Examination of Witnesses (Questions 520
- 536)
SIR JOCELYN
STEVENS, MS
PAM ALEXANDER,
DR ERIC
ANDERSON AND
MRS ANTHEA
CASE
520. In what percentage of cases do you follow
up your objection to a development by going along to the subsequent
public inquiry?
(Ms Alexander) We try very hard only ever to advise
call-in where we feel we will be able to put in the resources
necessary to following that up at the public inquiry. Occasionally
it is not possible, but we always take the view that if we are
willing to say it is so important that there should be a public
inquiry, then we must put the resources in to make sure our case
is argued.
Chairman
521. Can you give us some figures as to how
often you actually appear at those inquiries?
(Ms Alexander) I do not have them to hand. We can
certainly write to you with the information.
Dr Ladyman
522. We have received evidence that many English
Heritage officers are unsympathetic to the needs of building owners,
do not take account of the intended use of buildings in making
their decisions and, perhaps, even a suggestion that they are
not really up to the job. Do you accept that? If you do, what
are you doing to try and address it?
(Sir Jocelyn Stevens) I do not accept that. I think
it could have been true a long time ago but we have, in the last
few years, gone to great lengths to train our staff. I spray-painted
on the interior wall, as you go into English Heritage, when I
arrived, saying "Do not forget that the heritage belongs
to the people and they pay your wages". The staff saw that
as they came in. This was an attempt to begin to improve, shall
we say, our customer care. The last grant scheme which we revised,
was our secular grant, which goes to private owners largely. It
was the most customer friendly document we have ever put out and
it was extremely well-received. What I am saying is that I think
what you said was true of English Heritage ten years ago but I
do not think it is true now.
523. I hope you had planning permission for
spray-painting the wall, by the way. My own experience, though,
is that inspectors can sometimes not take full account of the
cost of what they are suggesting to people. The niceties of what
they are requiring for preserving the heritage parts of buildings
can often be the difference between a project being commercial
or not. Yet English Heritage are quite prepared to place these
expectations on developers, even when English Heritage or the
Heritage Lottery Fund are not putting money in to provide the
additional costs. How are you going to address that?

• [Source data]
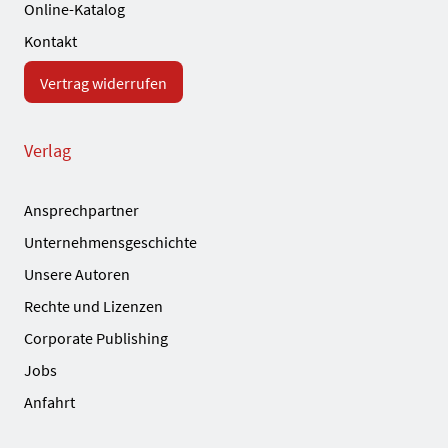
Online-Katalog
Kontakt
Vertrag widerrufen
Verlag
Ansprechpartner
Unternehmensgeschichte
Unsere Autoren
Rechte und Lizenzen
Corporate Publishing
Jobs
Anfahrt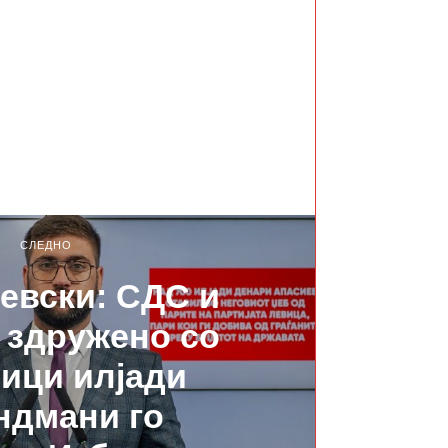
СЛЕДНО
евски: СДС и
 здружено со
ици илјади
ндмани го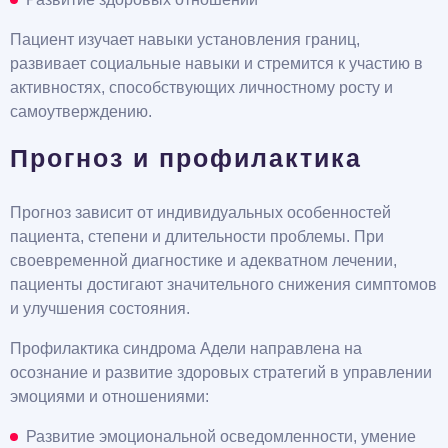
Пациент изучает навыки установления границ,
развивает социальные навыки и стремится к участию в
активностях, способствующих личностному росту и
самоутверждению.
Прогноз и профилактика
Прогноз зависит от индивидуальных особенностей
пациента, степени и длительности проблемы. При
своевременной диагностике и адекватном лечении,
пациенты достигают значительного снижения симптомов
и улучшения состояния.
Профилактика синдрома Адели направлена на
осознание и развитие здоровых стратегий в управлении
эмоциями и отношениями:
Развитие эмоциональной осведомленности, умение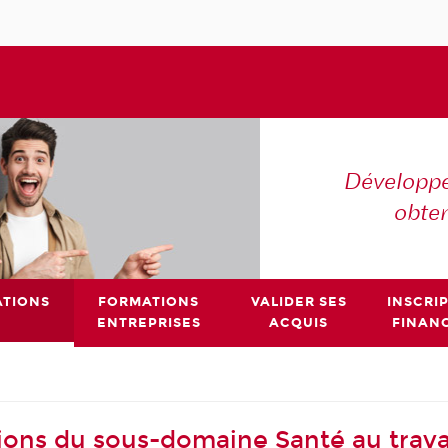
Développe
obte
TIONS
FORMATIONS
VALIDER SES
INSCRI
ENTREPRISES
ACQUIS
FINAN
ions du sous-domaine Santé au trava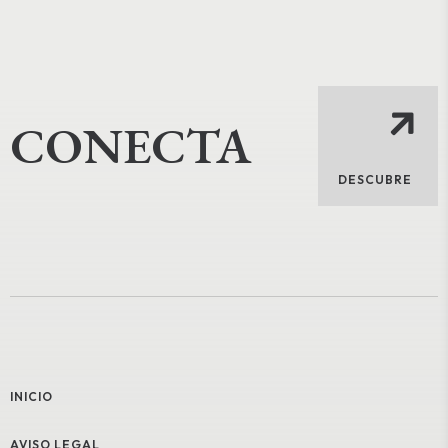
CONECTA
DESCUBRE
INICIO
AVISO LEGAL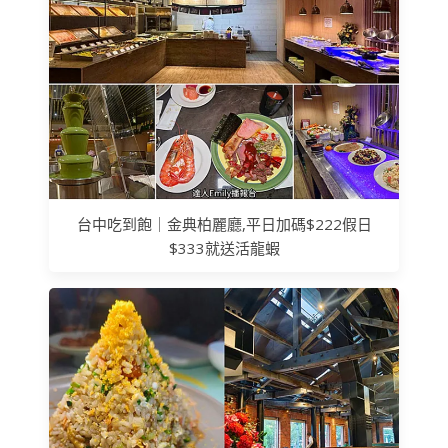
台中吃到飽｜金典柏麗廳,平日加碼$222假日
$333就送活龍蝦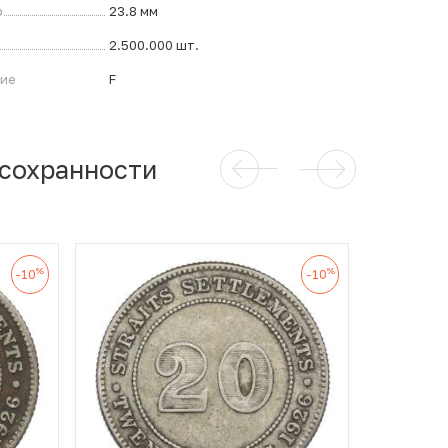
р
23.8 мм
2.500.000 шт.
ние
F
 сохранности
%
%
-10
-10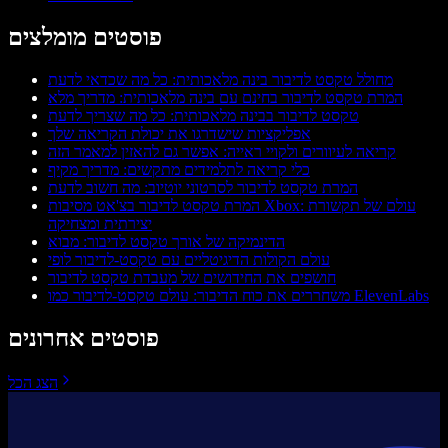
פוסטים מומלצים
מחולל טקסט לדיבור בינה מלאכותית: כל מה שכדאי לדעת
המרת טקסט לדיבור בחינם עם בינה מלאכותית: מדריך מלא
טקסט לדיבור בבינה מלאכותית: כל מה שצריך לדעת
אפליקציות שישדרגו את יכולת הקריאה שלך
קריאה לעיוורים ולקויי ראייה: אפשר גם להאזין למאמר הזה
כלי קריאה לתלמידים מתקשים: מדריך מקיף
המרת טקסט לדיבור לסרטוני יוטיוב: מה חשוב לדעת
המרת טקסט לדיבור בצ'אט מסיבות Xbox: עולם של תקשורת
יצירתית ומצחיקה
הדינמיקה של אורך טקסט לדיבור: מבוא
עולם הקולות הדיגיטליים עם טקסט‑לדיבור לופי
חושפים את החידושים של מעבדת טקסט לדיבור
משחררים את כוח הדיבור: עולם טקסט-לדיבור כמו ElevenLabs
פוסטים אחרונים
הצג הכל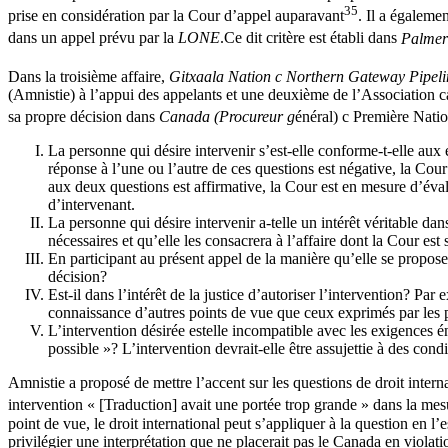
35
prise en considération par la Cour d’appel auparavant
. Il a égaleme
dans un appel prévu par la
LONE
.Ce dit critère est établi dans
Palmer
Dans la troisième affaire,
Gitxaala Nation c Northern Gateway Pipeli
(Amnistie) à l’appui des appelants et une deuxième de l’Association c
sa propre décision dans
Canada (Procureur g
énéral) c Première Nati
La personne qui désire intervenir s’est-elle conforme-t-elle aux 
réponse à l’une ou l’autre de ces questions est négative, la Cour
aux deux questions est affirmative, la Cour est en mesure d’évalu
d’intervenant.
La personne qui désire intervenir a-telle un intérêt véritable dan
nécessaires et qu’elle les consacrera à l’affaire dont la Cour est 
En participant au présent appel de la manière qu’elle se propose, 
décision?
Est-il dans l’intérêt de la justice d’autoriser l’intervention? P
connaissance d’autres points de vue que ceux exprimés par les pa
L’intervention désirée estelle incompatible avec les exigences én
possible »? L’intervention devrait-elle être assujettie à des con
Amnistie a proposé de mettre l’accent sur les questions de droit intern
intervention « [Traduction] avait une portée trop grande » dans la mesur
point de vue, le droit international peut s’appliquer à la question en l
privilégier une interprétation que ne placerait pas le Canada en violat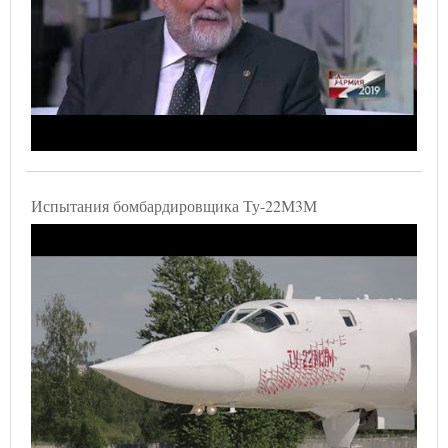
Испытания бомбардировщика Ту-22М3М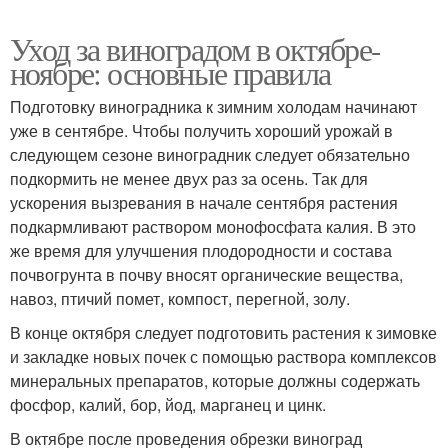
Уход за виноградом в октябре-
ноябре: основные правила
Подготовку виноградника к зимним холодам начинают
уже в сентябре. Чтобы получить хороший урожай в
следующем сезоне виноградник следует обязательно
подкормить не менее двух раз за осень. Так для
ускорения вызревания в начале сентября растения
подкармливают раствором монофосфата калия. В это
же время для улучшения плодородности и состава
почвогрунта в почву вносят органические вещества,
навоз, птичий помет, компост, перегной, золу.
В конце октября следует подготовить растения к зимовке
и закладке новых почек с помощью раствора комплексов
минеральных препаратов, которые должны содержать
фосфор, калий, бор, йод, марганец и цинк.
В октябре после проведения обрезки виноград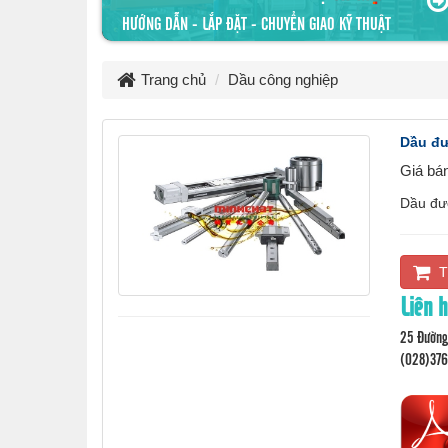
HƯỚNG DẪN - LẮP ĐẶT - CHUYỂN GIAO KỸ THUẬT
Trang chủ
Dầu công nghiệp
Dầu đư
Giá bá
Dầu đư
T
Liên 
25 Đường 
(028)37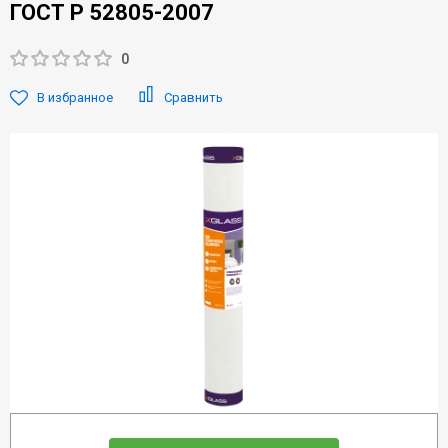
ГОСТ Р 52805-2007
0
В избранное
Сравнить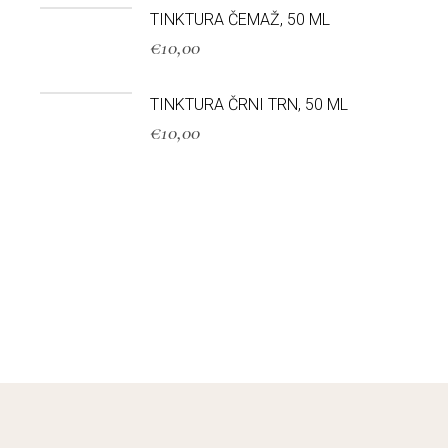
TINKTURA ČEMAŽ, 50 ML
€
10,00
TINKTURA ČRNI TRN, 50 ML
€
10,00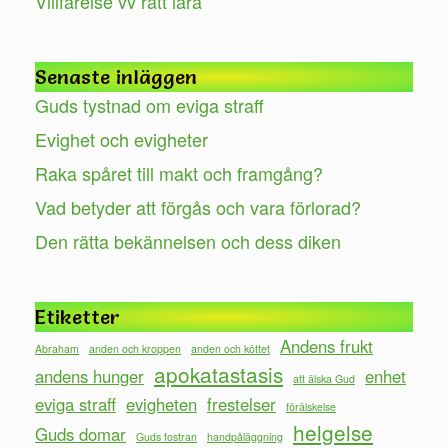
Villfarelse vv rätt lära
Senaste inläggen
Guds tystnad om eviga straff
Evighet och evigheter
Raka spåret till makt och framgång?
Vad betyder att förgås och vara förlorad?
Den rätta bekännelsen och dess diken
Etiketter
Andens frukt
Abraham
anden och kroppen
anden och köttet
apokatastasis
andens hunger
enhet
att älska Gud
eviga straff
evigheten
frestelser
förälskelse
helgelse
Guds domar
Guds fostran
handpåläggning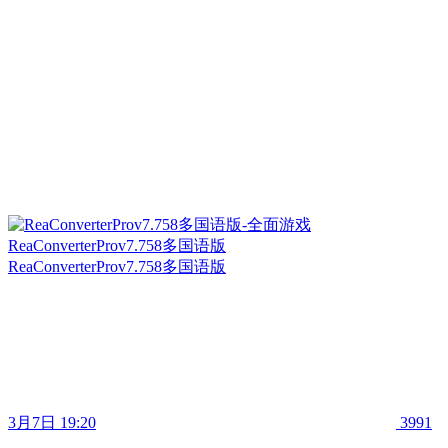
ReaConverterProv7.758多国语版
ReaConverterProv7.758多国语版
3月7日 19:20
3991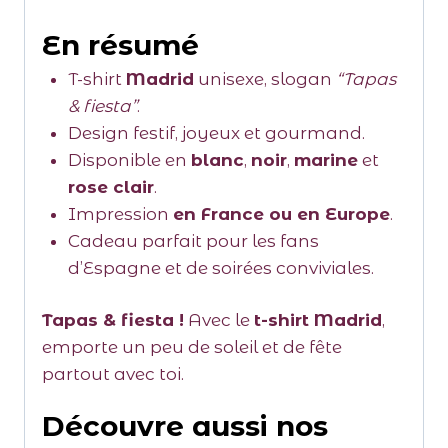
En résumé
T-shirt
Madrid
unisexe, slogan
“Tapas
& fiesta”
.
Design festif, joyeux et gourmand.
Disponible en
blanc
,
noir
,
marine
et
rose clair
.
Impression
en France ou en Europe
.
Cadeau parfait pour les fans
d’Espagne et de soirées conviviales.
Tapas & fiesta !
Avec le
t-shirt Madrid
,
emporte un peu de soleil et de fête
partout avec toi.
Découvre aussi nos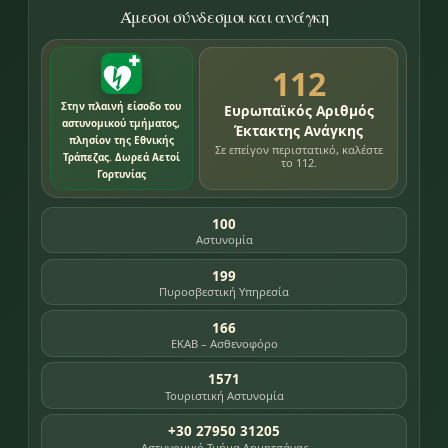
Άμεσοι σύνδεσμοι και ανάγκη
112
Στην πλαινή είσοδο του
Ευρωπαϊκός Αριθμός
αστυνομικού τμήματος,
Έκτακτης Ανάγκης
πλησίον της Εθνικής
Σε επείγον περιστατικό, καλέστε
Τράπεζας. Δωρεά Αετοί
το 112.
Γορτυνίας
100
Αστυνομία
199
Πυροσβεστική Υπηρεσία
166
ΕΚΑΒ – Ασθενοφόρο
1571
Τουριστική Αστυνομία
+30 27950 31205
Αστυνομικό Τμήμα Δημητσάνας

• [Tasks and exercises]
A) Please rewrite the paragraph in the transcript beginning "I do not accept that" as a short bulleted list, keeping its main facts.
B) Answer these questions from the transcript, one line each:
(i) Who offers to write to the committee with figures on how often they appear at public inquiries?
(ii) Which grant scheme was the last one English Heritage revised?
(iii) In question 523, which two bodies are named as possibly not putting money in to cover the additional costs?

• [Exercise results]
A)
- Sir Jocelyn Stevens rejects the claim. He says it may have been true of English Heritage ten years ago but is not true now.
- In the last few years, English Heritage has gone to great lengths to train its staff.
- When he arrived, he spray-painted on the interior wall at the entrance: "Do not forget that the heritage belongs to the people and they pay your wages." The staff saw it as they came in, and it was an attempt to begin improving customer care.
- The last grant scheme revised was the secular grant, which goes largely to private owners. Its document was the most customer-friendly English Heritage had ever put out, and it was extremely well received.

B)
(i) Ms Alexander
(ii) The secular grant
(iii) English Heritage and the Heritage Lottery Fund